There. That is all. I'll post a proper post later when I am not feeling like I need to strangle someone.

Me,myself, I've got nothing to prove

Wednesday, August 01, 2007
I just spent the last hour looking through documents on my laptop for something I could copy and paste into here without having to type a blog. I don't consider that cheating because it wouldn't be something that had already been posted here so it would be new and different for my minuscule number of readers.

Deciding whether or not it would have been cheating is all academic anyway since I couldn't find anything. I found plenty of things I had written but none that would be appropriate to now. I found documented proof of many failed relationships but that is hardly something I want to air on the internet. Then I found plenty of university essays. It was very tempting to just copy and paste one of those. But, again, I decided against it. They are too obviously essays for me to get away with trying to fool anyone into thinking they are my usual ramblings. One thing I did discover is that my writing has improved massively. (At least I think it has) It's not surprising to find that my writing has improved since the diary entries I found from 7th form but it is a little surprising to me how much it seems to have improved since my university days. I guess practice really does work!

So, since I cannot copy and paste something old I guess I had better come up with a topic. Luckily I have one I prepared earlier! (A topic that is, not the actual writing.)

To walk to work I have to walk down a 'highway'. It's not an actual highway like American highways. I think the word highway in the context of this road means there is no median strip (I think that's the right word) so I am walking directly next to cars and there are plenty of cars because it is a main road. Anyway, with little else to do on my walk except think odd thoughts and listen to my music I often muse over why people choose the colour of car that they do. For me I didn't get much of a choice, I went to auction and selected 4 cars that I liked the look of.

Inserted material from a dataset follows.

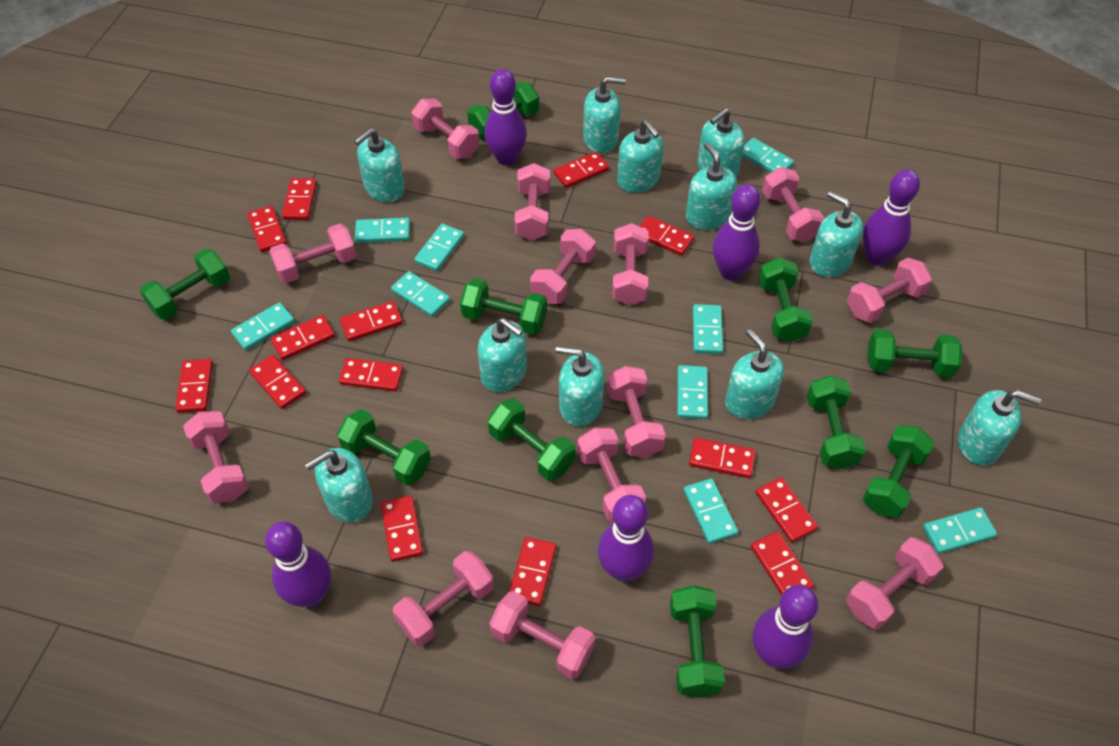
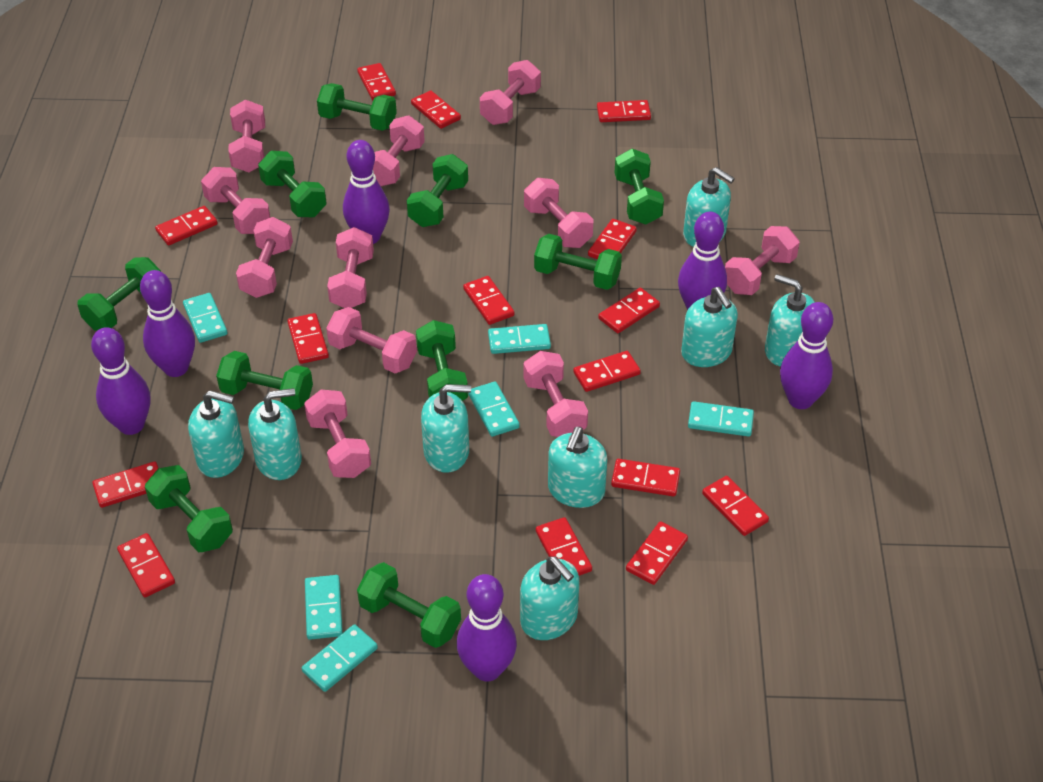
pink dumbbell: [183,411,249,503] [269,224,357,284] [392,551,494,646] [411,99,480,159] [490,591,595,679] [514,163,550,240] [530,229,596,304] [577,428,646,522] [607,366,666,458] [612,223,649,305] [762,167,825,242] [846,537,944,630] [847,258,932,323] = 13 -> [201,167,270,234] [228,99,265,172] [236,217,293,298] [304,390,371,478] [326,307,417,373] [327,227,374,308] [373,115,425,186] [480,60,541,125] [523,351,588,437] [524,178,594,248] [725,226,800,295] = 11
red domino: [175,359,213,413] [247,206,287,252] [249,355,306,409] [271,315,335,360] [282,178,317,220] [339,358,403,392] [340,301,403,342] [381,496,423,562] [509,537,556,606] [553,152,609,188] [640,216,694,256] [689,437,756,478] [751,531,814,595] [756,477,818,543] = 14 -> [92,461,158,508] [117,533,175,597] [155,206,218,246] [288,313,329,364] [357,63,396,100] [411,91,461,129] [463,276,514,325] [536,517,592,576] [573,351,641,392] [588,219,637,259] [597,100,651,122] [598,288,660,333] [611,459,680,497] [626,521,688,585] [702,476,769,536] = 15
turquoise domino: [231,302,295,351] [355,218,410,243] [391,271,450,317] [414,223,464,271] [677,365,708,419] [684,478,738,544] [693,304,723,354] [742,138,794,173] [923,507,997,554] = 9 -> [183,293,227,343] [302,624,378,692] [305,575,343,640] [468,381,520,437] [488,324,551,354] [688,401,754,437] = 6
turquoise soap dispenser: [305,448,373,523] [354,128,405,202] [478,318,527,392] [555,346,604,426] [583,76,626,153] [617,120,664,193] [686,143,737,230] [697,108,745,177] [725,329,784,419] [810,191,863,277] [958,390,1041,465] = 11 -> [188,390,244,478] [248,388,302,480] [421,384,471,473] [520,556,579,640] [548,427,607,508] [681,287,738,367] [683,167,735,247] [765,274,815,367] = 8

My car was the one that I won. It just so happens that I think black is the awesomeist of awesome colours for a car. I guess a lot of people who buy second hand cars are in a similar situation, it is the car they buy rather than the colour.

But what about people who buy brand new? They get to choose the colour. Why on earth would someone who gets to choose the colour of their car choose vomit green, sickly looking yellow or baby-poo (or maybe rust) orangey brown? Ewww or that disgusting lilac colour I've begun to see around. I mean honestly! Why?!?

The only conclusion I can come to is that they know a colour like that will attract attention and part of the purpose of buying a brand-new car is the status and attention you get from it. I think getting a disgusting looking colour is attracting the wrong kind of attention though. You'd be better off getting an awesome car in an awesome colour, one that attracts attention because everyone is jealous. I am never jealous of baby-poo coloured cars!

I also have the occasional moment of wondering about the type of car people buy. For the most part any choice is okay with me and I can understand any generic model of car. Then suddenly along comes on of those crazy bubble cars or the cars that look like the belong to Postman Pat or Noddy. I do not understand purchasing yourself a car that looks like that. Maybe it's the whole being looked at thing again. Experts do say that for children any attention is good attention. Maybe that is true for some adults too and any attention on their car is good attention. Who cares if people are only staring because your car is so damn hideous, as long as they actually are staring right?

Okay I have a topic prepared for tomorrow and it's a good 'un! See you all then, same time, same bat-channel.